— EXERCISE INSTRUCTIONS —
Where a line holds the word "rounded", count it, then give only the total for the entries below.

— SOURCE RECORDS —
--------------------------------------------------

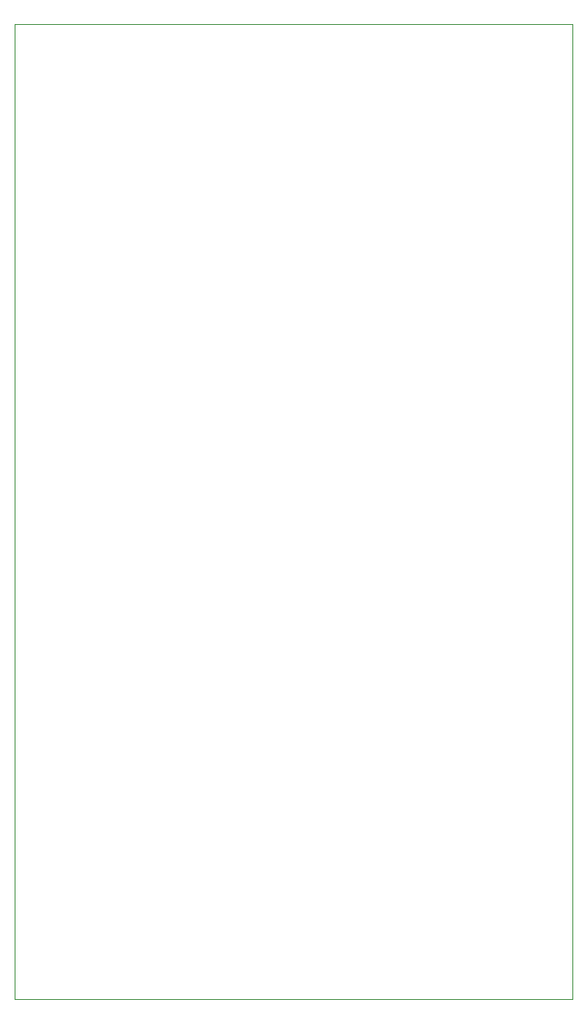
<source format=gbr>
G04 #@! TF.GenerationSoftware,KiCad,Pcbnew,(6.0.2)*
G04 #@! TF.CreationDate,2022-03-16T21:20:06+00:00*
G04 #@! TF.ProjectId,MrReflow,4d725265-666c-46f7-972e-6b696361645f,rev?*
G04 #@! TF.SameCoordinates,Original*
G04 #@! TF.FileFunction,Profile,NP*
%FSLAX46Y46*%
G04 Gerber Fmt 4.6, Leading zero omitted, Abs format (unit mm)*
G04 Created by KiCad (PCBNEW (6.0.2)) date 2022-03-16 21:20:06*
%MOMM*%
%LPD*%
G01*
G04 APERTURE LIST*
G04 #@! TA.AperFunction,Profile*
%ADD10C,0.050000*%
G04 #@! TD*
G04 APERTURE END LIST*
D10*
X119880000Y-118370000D02*
X119880000Y-22370000D01*
X64880000Y-22370000D02*
X64880000Y-118370000D01*
X119880000Y-22370000D02*
X64880000Y-22370000D01*
X119880000Y-118370000D02*
X64880000Y-118370000D01*
M02*

</source>
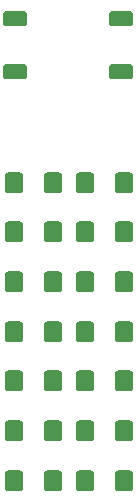
<source format=gtp>
G04 #@! TF.GenerationSoftware,KiCad,Pcbnew,8.0.5*
G04 #@! TF.CreationDate,2024-11-12T19:45:38-03:00*
G04 #@! TF.ProjectId,Teste R_pido Fonte Chaveada,54657374-6520-452e-9170-69646f20466f,rev?*
G04 #@! TF.SameCoordinates,Original*
G04 #@! TF.FileFunction,Paste,Top*
G04 #@! TF.FilePolarity,Positive*
%FSLAX46Y46*%
G04 Gerber Fmt 4.6, Leading zero omitted, Abs format (unit mm)*
G04 Created by KiCad (PCBNEW 8.0.5) date 2024-11-12 19:45:38*
%MOMM*%
%LPD*%
G01*
G04 APERTURE LIST*
G04 Aperture macros list*
%AMRoundRect*
0 Rectangle with rounded corners*
0 $1 Rounding radius*
0 $2 $3 $4 $5 $6 $7 $8 $9 X,Y pos of 4 corners*
0 Add a 4 corners polygon primitive as box body*
4,1,4,$2,$3,$4,$5,$6,$7,$8,$9,$2,$3,0*
0 Add four circle primitives for the rounded corners*
1,1,$1+$1,$2,$3*
1,1,$1+$1,$4,$5*
1,1,$1+$1,$6,$7*
1,1,$1+$1,$8,$9*
0 Add four rect primitives between the rounded corners*
20,1,$1+$1,$2,$3,$4,$5,0*
20,1,$1+$1,$4,$5,$6,$7,0*
20,1,$1+$1,$6,$7,$8,$9,0*
20,1,$1+$1,$8,$9,$2,$3,0*%
G04 Aperture macros list end*
%ADD10RoundRect,0.228600X0.533400X0.660400X-0.533400X0.660400X-0.533400X-0.660400X0.533400X-0.660400X0*%
%ADD11RoundRect,0.228600X-0.533400X-0.660400X0.533400X-0.660400X0.533400X0.660400X-0.533400X0.660400X0*%
%ADD12RoundRect,0.190500X0.825500X0.444500X-0.825500X0.444500X-0.825500X-0.444500X0.825500X-0.444500X0*%
G04 APERTURE END LIST*
D10*
X125127000Y-66600000D03*
X121825000Y-66600000D03*
X125127000Y-79200000D03*
X121825000Y-79200000D03*
X125127000Y-83400000D03*
X121825000Y-83400000D03*
D11*
X115825000Y-79200000D03*
X119127000Y-79200000D03*
X115825000Y-75000000D03*
X119127000Y-75000000D03*
X115825000Y-87600000D03*
X119127000Y-87600000D03*
X121825000Y-91800000D03*
X125127000Y-91800000D03*
X115825000Y-91800000D03*
X119127000Y-91800000D03*
X115825000Y-66600000D03*
X119127000Y-66600000D03*
X115825000Y-70800000D03*
X119127000Y-70800000D03*
X121825000Y-87600000D03*
X125127000Y-87600000D03*
D10*
X125127000Y-70800000D03*
X121825000Y-70800000D03*
X125127000Y-75000000D03*
X121825000Y-75000000D03*
D11*
X115825000Y-83400000D03*
X119127000Y-83400000D03*
D12*
X124908000Y-57250000D03*
X115942000Y-57250000D03*
X124908000Y-52750000D03*
X115942000Y-52750000D03*
M02*

</source>
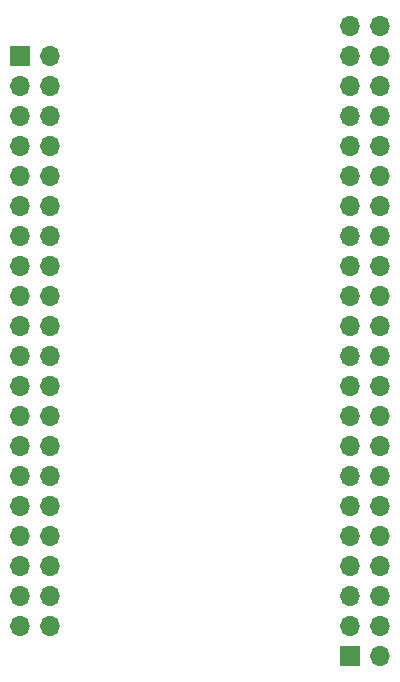
<source format=gbs>
%TF.GenerationSoftware,KiCad,Pcbnew,(6.0.5)*%
%TF.CreationDate,2024-01-21T10:02:02+01:00*%
%TF.ProjectId,Alchemy_to_Landungsbruecke,416c6368-656d-4795-9f74-6f5f4c616e64,rev?*%
%TF.SameCoordinates,Original*%
%TF.FileFunction,Soldermask,Bot*%
%TF.FilePolarity,Negative*%
%FSLAX46Y46*%
G04 Gerber Fmt 4.6, Leading zero omitted, Abs format (unit mm)*
G04 Created by KiCad (PCBNEW (6.0.5)) date 2024-01-21 10:02:02*
%MOMM*%
%LPD*%
G01*
G04 APERTURE LIST*
%ADD10R,1.700000X1.700000*%
%ADD11O,1.700000X1.700000*%
G04 APERTURE END LIST*
D10*
%TO.C,J2*%
X163725000Y-126175000D03*
D11*
X166265000Y-126175000D03*
X163725000Y-123635000D03*
X166265000Y-123635000D03*
X163725000Y-121095000D03*
X166265000Y-121095000D03*
X163725000Y-118555000D03*
X166265000Y-118555000D03*
X163725000Y-116015000D03*
X166265000Y-116015000D03*
X163725000Y-113475000D03*
X166265000Y-113475000D03*
X163725000Y-110935000D03*
X166265000Y-110935000D03*
X163725000Y-108395000D03*
X166265000Y-108395000D03*
X163725000Y-105855000D03*
X166265000Y-105855000D03*
X163725000Y-103315000D03*
X166265000Y-103315000D03*
X163725000Y-100775000D03*
X166265000Y-100775000D03*
X163725000Y-98235000D03*
X166265000Y-98235000D03*
X163725000Y-95695000D03*
X166265000Y-95695000D03*
X163725000Y-93155000D03*
X166265000Y-93155000D03*
X163725000Y-90615000D03*
X166265000Y-90615000D03*
X163725000Y-88075000D03*
X166265000Y-88075000D03*
X163725000Y-85535000D03*
X166265000Y-85535000D03*
X163725000Y-82995000D03*
X166265000Y-82995000D03*
X163725000Y-80455000D03*
X166265000Y-80455000D03*
X163725000Y-77915000D03*
X166265000Y-77915000D03*
X163725000Y-75375000D03*
X166265000Y-75375000D03*
X163725000Y-72835000D03*
X166265000Y-72835000D03*
%TD*%
D10*
%TO.C,J1*%
X135730000Y-75370000D03*
D11*
X138270000Y-75370000D03*
X135730000Y-77910000D03*
X138270000Y-77910000D03*
X135730000Y-80450000D03*
X138270000Y-80450000D03*
X135730000Y-82990000D03*
X138270000Y-82990000D03*
X135730000Y-85530000D03*
X138270000Y-85530000D03*
X135730000Y-88070000D03*
X138270000Y-88070000D03*
X135730000Y-90610000D03*
X138270000Y-90610000D03*
X135730000Y-93150000D03*
X138270000Y-93150000D03*
X135730000Y-95690000D03*
X138270000Y-95690000D03*
X135730000Y-98230000D03*
X138270000Y-98230000D03*
X135730000Y-100770000D03*
X138270000Y-100770000D03*
X135730000Y-103310000D03*
X138270000Y-103310000D03*
X135730000Y-105850000D03*
X138270000Y-105850000D03*
X135730000Y-108390000D03*
X138270000Y-108390000D03*
X135730000Y-110930000D03*
X138270000Y-110930000D03*
X135730000Y-113470000D03*
X138270000Y-113470000D03*
X135730000Y-116010000D03*
X138270000Y-116010000D03*
X135730000Y-118550000D03*
X138270000Y-118550000D03*
X135730000Y-121090000D03*
X138270000Y-121090000D03*
X135730000Y-123630000D03*
X138270000Y-123630000D03*
%TD*%
M02*

</source>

--------------------------------------------------

— YOUR SOLUTION —
3